I'm sorry but I must disagree with using bad test results as the criteria for a water change. By that point it is too late in a sense, because the bad conditions have taken some toll on the fish. I'll expand a bit on this before I turn to the volume issue.
Taking nitrate for instance. If nitrate is normally 10ppm, and you test once a week, and one week it is 15ppm or 20ppm, the increase in nitrates has likely affected the fish. Some species are more sensitive to nitrates than others. As I mention in my article on bacteria, high levels of nitrate, above 40 ppm, have been shown to slow fish growth, suppress breeding, and depress the immune system making the fish much more susceptible to disease. Considering that all our fish occur in natural waters with near-zero nitrates--and I could cite test numbers for several Amazonian and SE Asian streams showing nitrate so low it is unmeasurable--an increase of 5 or 10ppm is significant. The whole aim of regular maintenance including partial water changes is to maintain stability and prevent any fluctuation. That is more likely to lead to better fish health.
And stability brings me to the volume issue. Obviously the replacement water should be close to the tank water in many respects. Hardness, pH and temperature are obvious, but there are many others, including bacteria, organics, nutrients. And as Mikaila correctly noted, some variation is not bad, in fact the opposite; there is no need to "prepare" identical water with respect to these parameters, but the variation should not be astronomical either.

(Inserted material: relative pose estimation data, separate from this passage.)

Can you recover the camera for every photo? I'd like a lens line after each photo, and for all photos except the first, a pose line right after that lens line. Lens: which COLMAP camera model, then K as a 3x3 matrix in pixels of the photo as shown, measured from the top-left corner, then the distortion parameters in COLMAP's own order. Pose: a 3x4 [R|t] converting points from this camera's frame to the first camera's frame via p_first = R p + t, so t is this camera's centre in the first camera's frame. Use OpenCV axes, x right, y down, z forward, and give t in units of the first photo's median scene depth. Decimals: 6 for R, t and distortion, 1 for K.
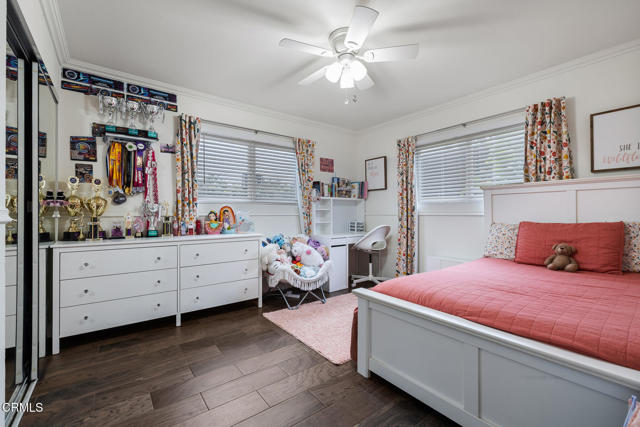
lens RADIAL K [[272.5, 0, 318.3], [0, 272.5, 210.5], [0, 0, 1]] dist [-0.001849, 0.000847]
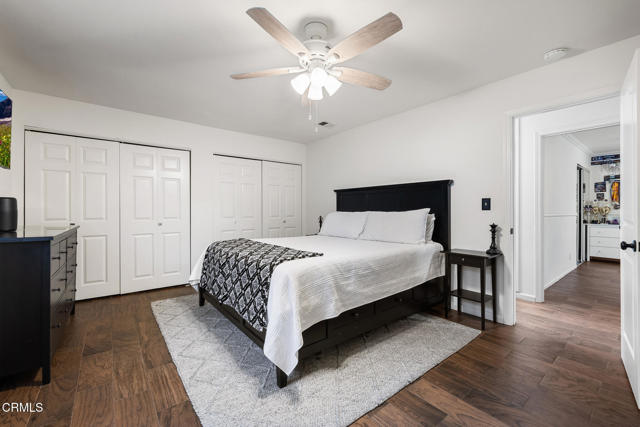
lens RADIAL K [[272.5, 0, 324.5], [0, 272.5, 211.3], [0, 0, 1]] dist [-0.001849, 0.000847]
pose [[0.012648, -0.000265, -0.999920, 1.595883], [0.001083, 0.999999, -0.000252, -0.009462], [0.999919, -0.001080, 0.012649, -1.551926]]
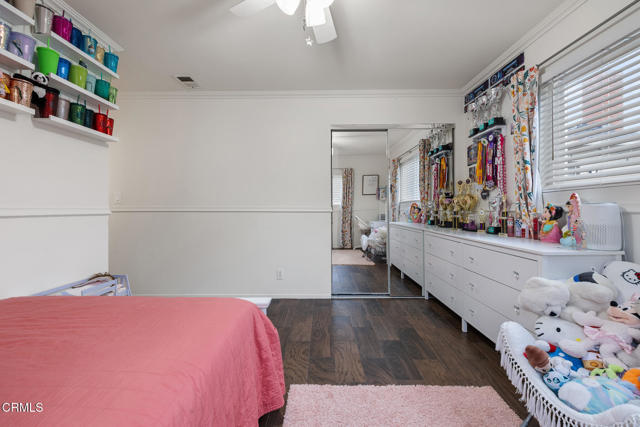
lens RADIAL K [[272.5, 0, 313.2], [0, 272.5, 211.0], [0, 0, 1]] dist [-0.001849, 0.000847]
pose [[-0.629679, 0.003280, -0.776849, 0.517772], [-0.001118, 0.999986, 0.005128, 0.018037], [0.776855, 0.004097, -0.629666, 1.214614]]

My tanks run at pH 5 to 6.4 depending upon the tank, and one is 7.2 for basic water fish. My tap is 7.0, so changing 60% of the tank means replacing pH 5 water with pH 7. Yet I have never had any indication of a problem, and largely due to the biological stability which "buffers" such changes so they are less; the tank pH rises maybe .3 or .4, that's it. And I almost always use cooler water, using the hand test someone mentioned earlier. And all of this is also perfectly natural; fish in Amazonia spawn when the water temperature drops significantly (several degrees) and there is a corresponding change in pH, as studies by Stanley Weitzman and others have proven.

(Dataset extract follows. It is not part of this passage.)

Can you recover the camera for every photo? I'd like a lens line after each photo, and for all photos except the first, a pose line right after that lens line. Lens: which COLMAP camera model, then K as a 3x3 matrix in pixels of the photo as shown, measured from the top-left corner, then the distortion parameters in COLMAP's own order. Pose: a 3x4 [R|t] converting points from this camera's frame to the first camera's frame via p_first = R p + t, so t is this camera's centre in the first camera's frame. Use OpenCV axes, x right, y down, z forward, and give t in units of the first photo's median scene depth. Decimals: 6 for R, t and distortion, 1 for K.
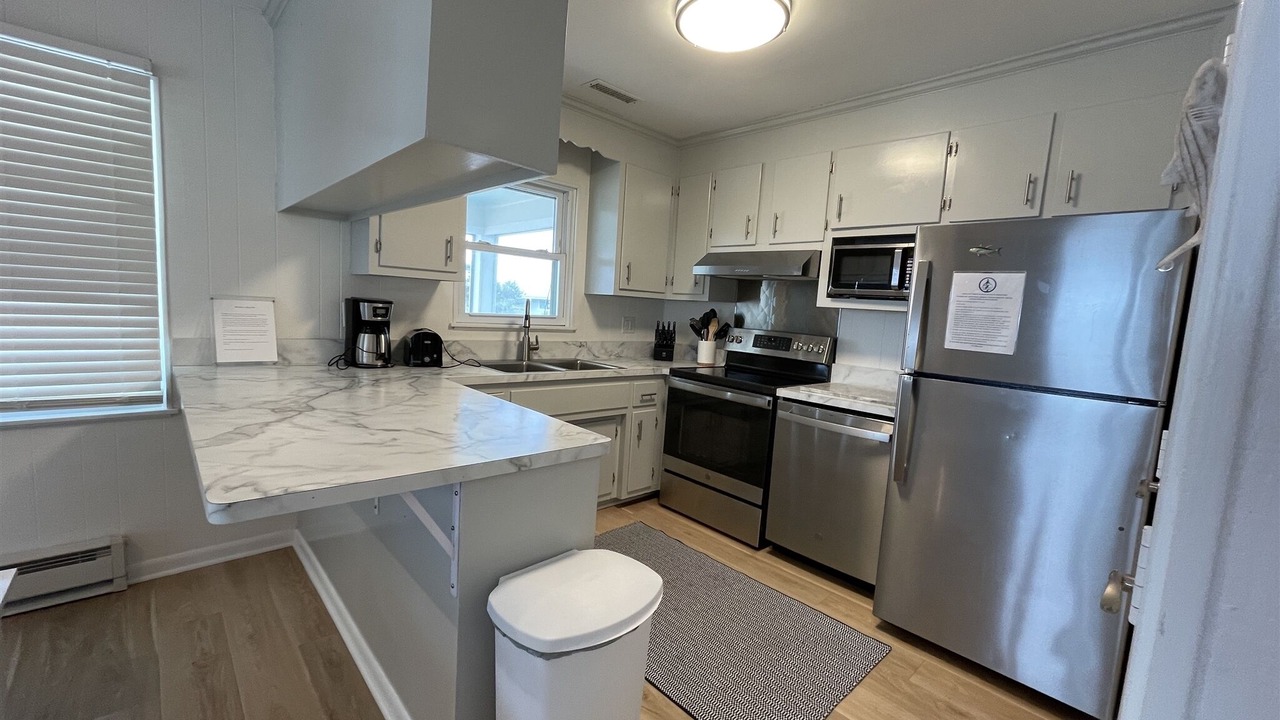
lens RADIAL K [[510.1, 0, 640.1], [0, 510.1, 360.1], [0, 0, 1]] dist [-0.001406, 0.000055]
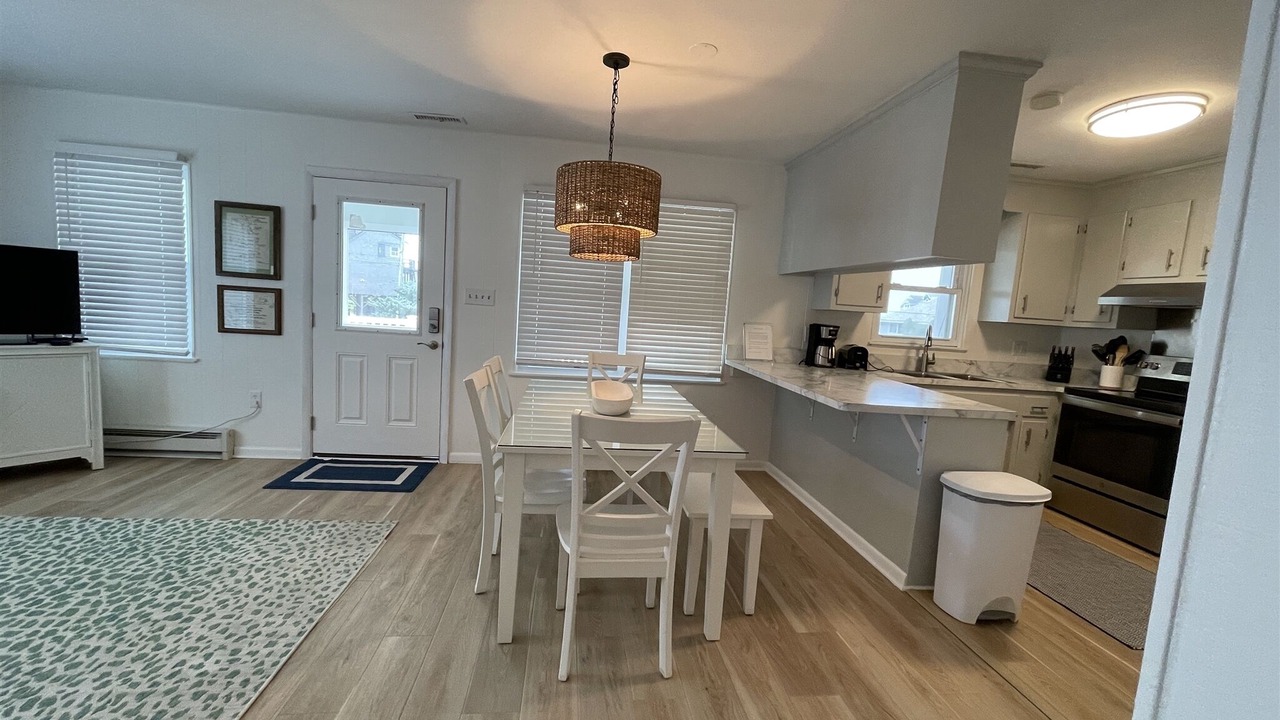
lens RADIAL K [[517.3, 0, 633.7], [0, 517.3, 362.5], [0, 0, 1]] dist [-0.001750, 0.000045]
pose [[0.799714, 0.054350, -0.597916, -0.024865], [-0.076661, 0.996986, -0.011909, 0.048619], [0.595466, 0.055361, 0.801470, -0.495684]]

It is a false assumption to assume that doing smaller volume changes will somehow create more stability. Chances are, it will be the exact opposite. If the conditions are allowed to deteriorate to the extent that our flimsy test kits actually register them, things are probably much worse in actual fact. Suddenly changing such water can sometimes cause other problems like ammonia poisoning, nitrite poisoning, pH shock, etc. The fact is that water which is changed more regularly in significant amounts will be more stable. The tank's biological balance will be determined by the fish, plants, additives, organics, and water changes. Maintaining a schedule of higher-volume and weekly changes ensures this true stability will more likely hold. There will be much less of a "pull" biologically if the water is replaced more often and/or in greater quantity. Refer back to my comment on the discus fry previously.

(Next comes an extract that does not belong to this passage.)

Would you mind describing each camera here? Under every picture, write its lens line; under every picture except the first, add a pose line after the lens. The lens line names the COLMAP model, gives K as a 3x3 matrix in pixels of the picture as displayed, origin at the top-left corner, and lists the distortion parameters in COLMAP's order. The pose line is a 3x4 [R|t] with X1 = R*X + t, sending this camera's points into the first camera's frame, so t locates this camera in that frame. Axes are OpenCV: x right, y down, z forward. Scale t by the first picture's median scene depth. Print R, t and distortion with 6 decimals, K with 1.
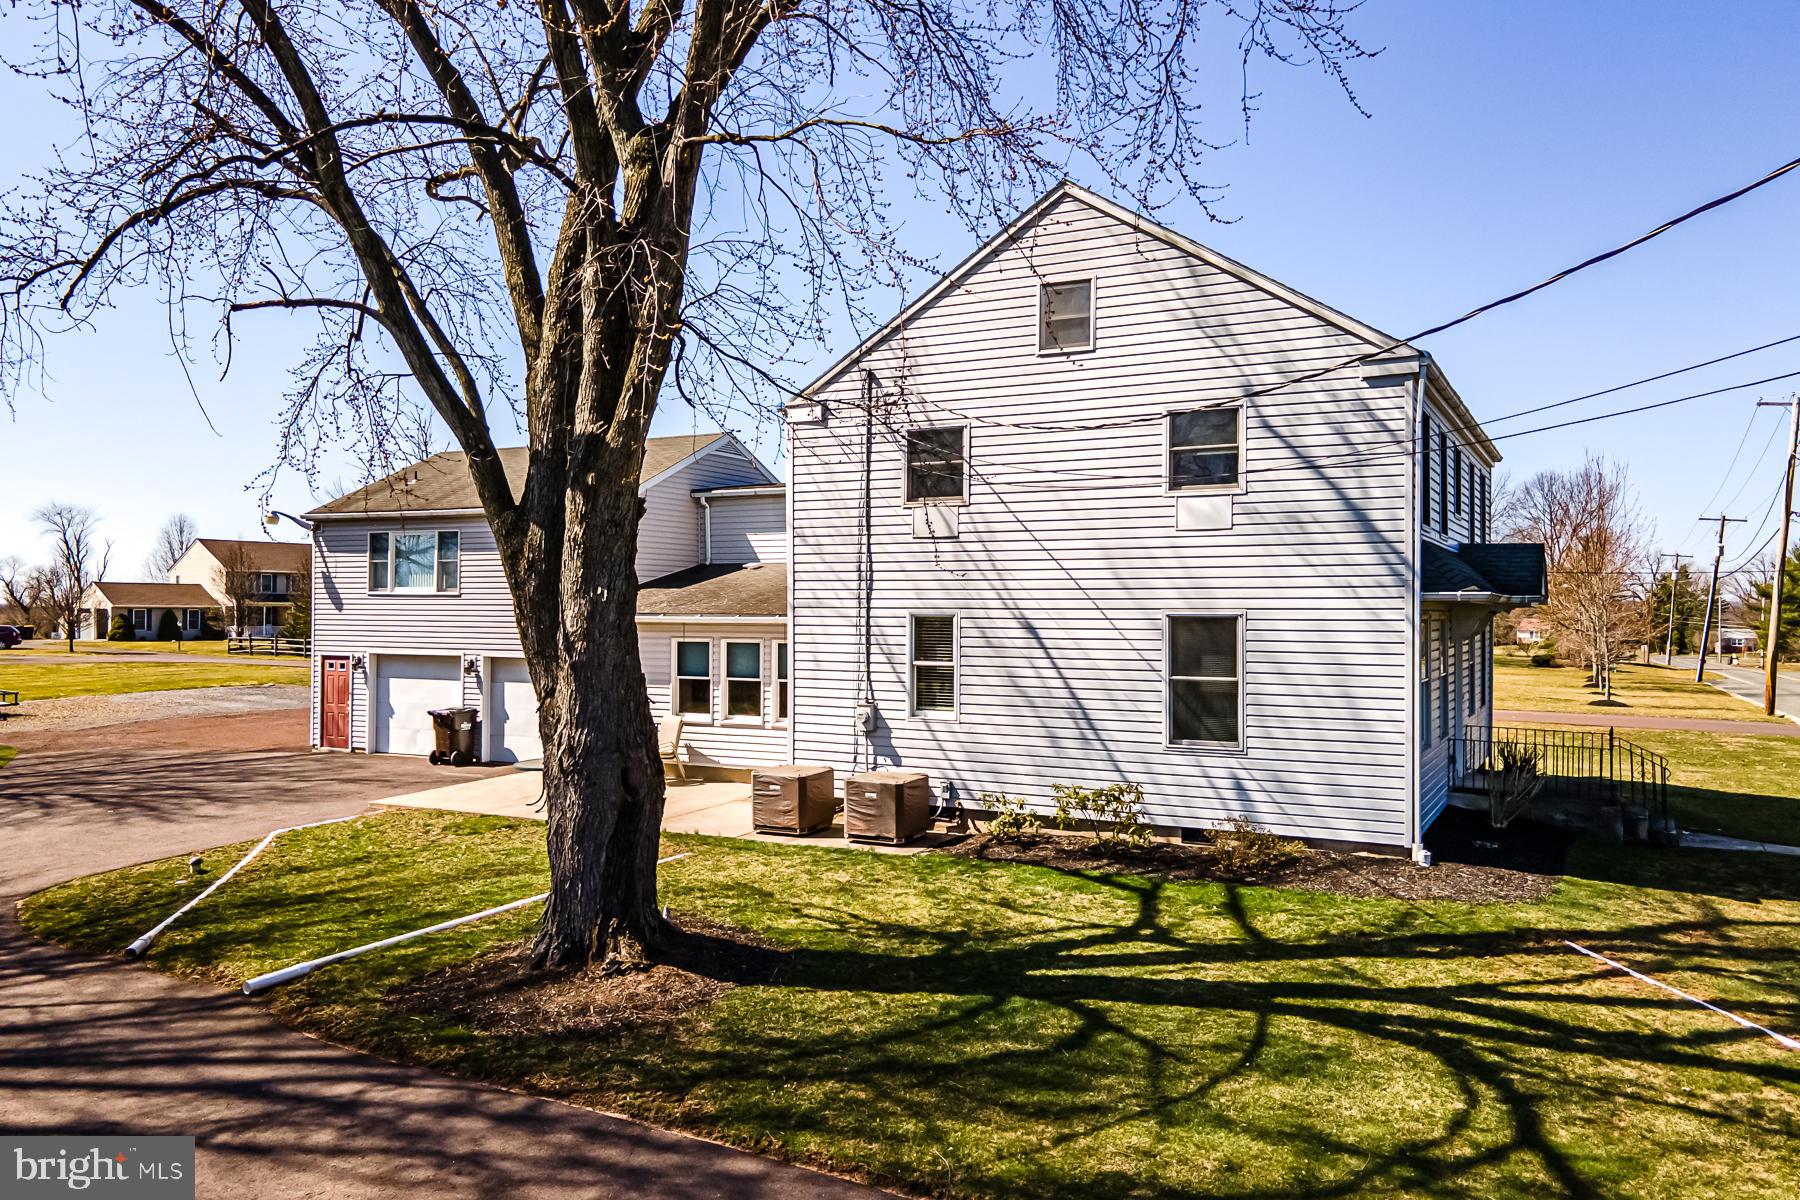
lens RADIAL K [[1320.1, 0, 899.6], [0, 1320.1, 598.0], [0, 0, 1]] dist [0.030754, 0.025888]
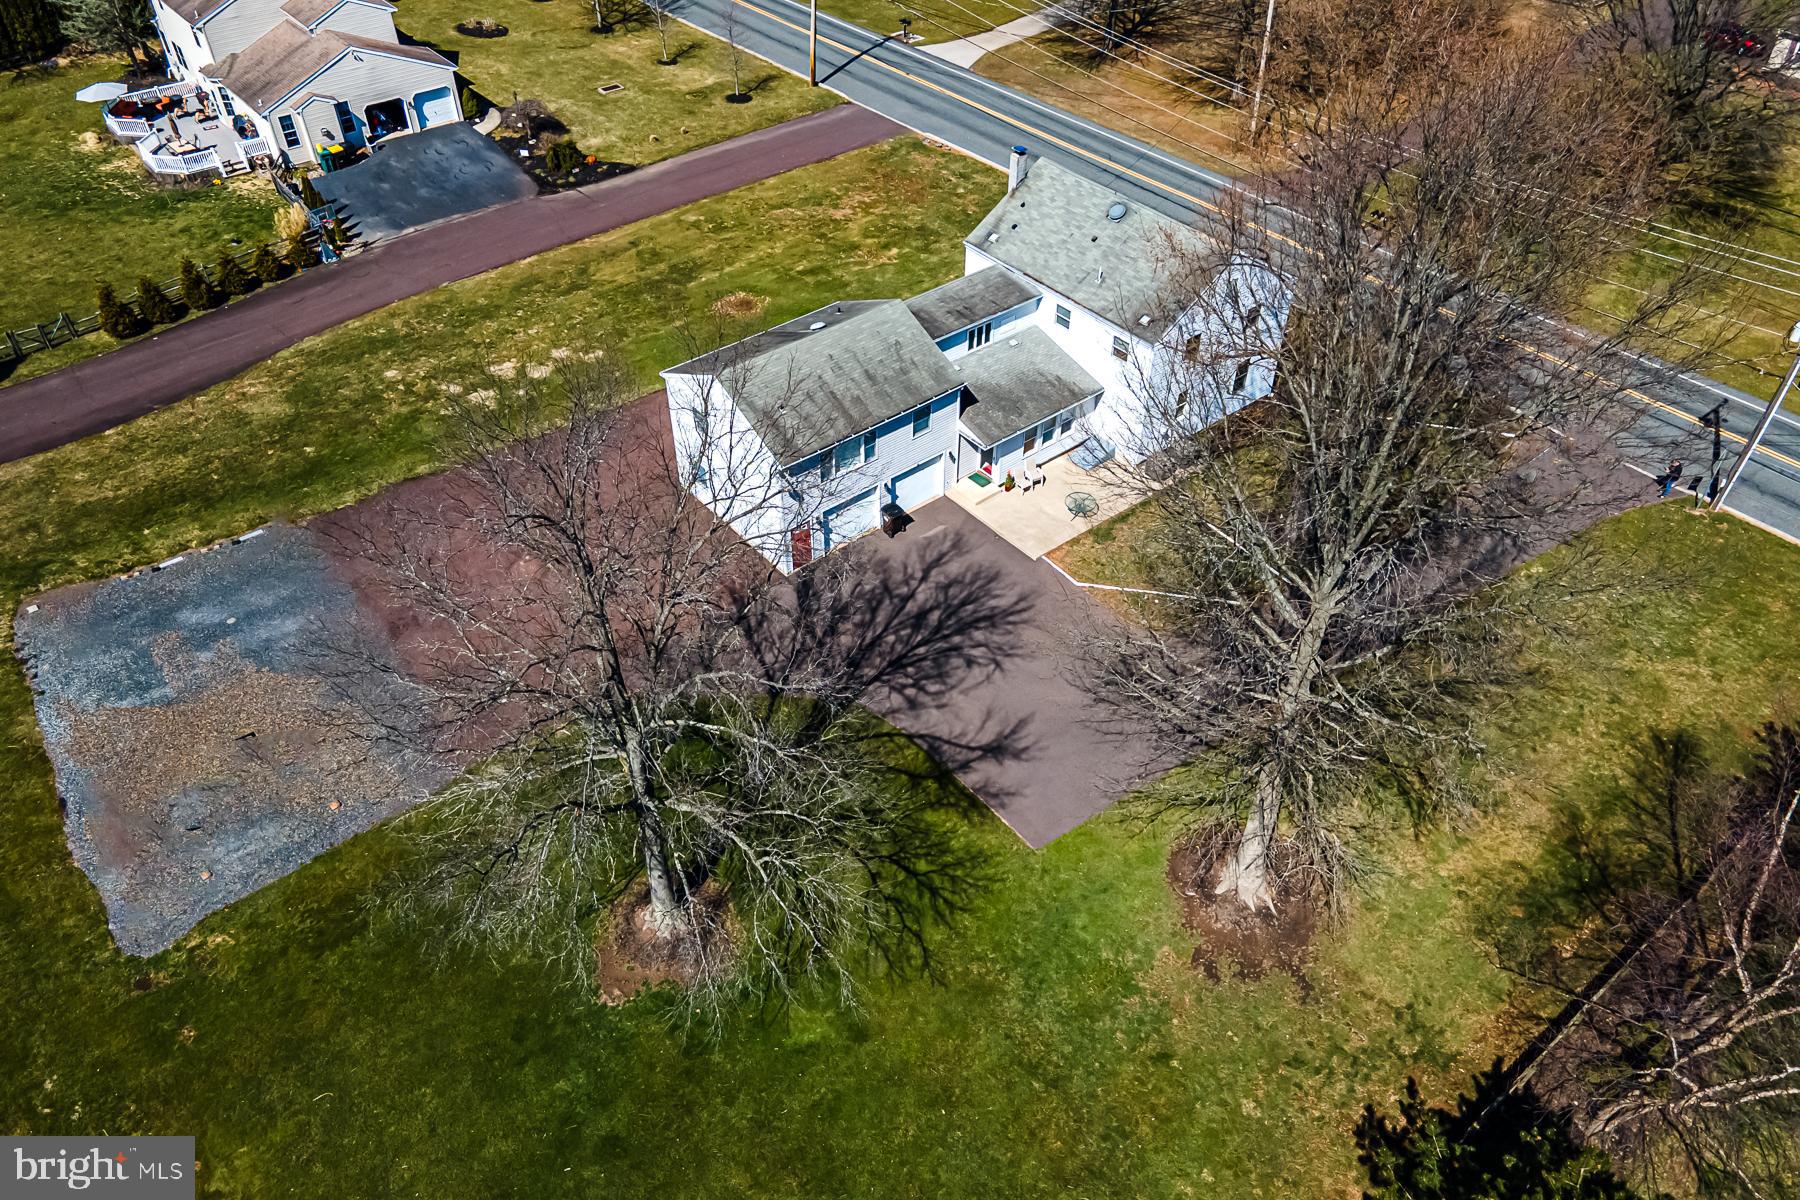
lens RADIAL K [[1320.1, 0, 894.3], [0, 1320.1, 606.0], [0, 0, 1]] dist [0.030754, 0.025888]
pose [[0.388261, -0.617976, 0.683637, -2.818374], [-0.005631, 0.740230, 0.672331, -1.789833], [-0.921532, -0.264889, 0.283922, 0.686555]]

Those of us who change 50-60% weekly and have done so for 20+ years know there are benefits to the fish. My fish are always more active, colourful, more likely to spawn, and "playful" the day following a water change. But my water parameters do not ever fluctuate from week to week, so while testing pH, nitrate, ammonia, nitrite, CO2, whatever would show absolutely no variance, the water change clearly has done something. And it comes back to that "crud" I wrote about previously, that cannot be measured in any way, but is certainly present if there is a live fish in the tank. That crud is what we are removing and replacing, and it is essential to do so--if you want healthy fish.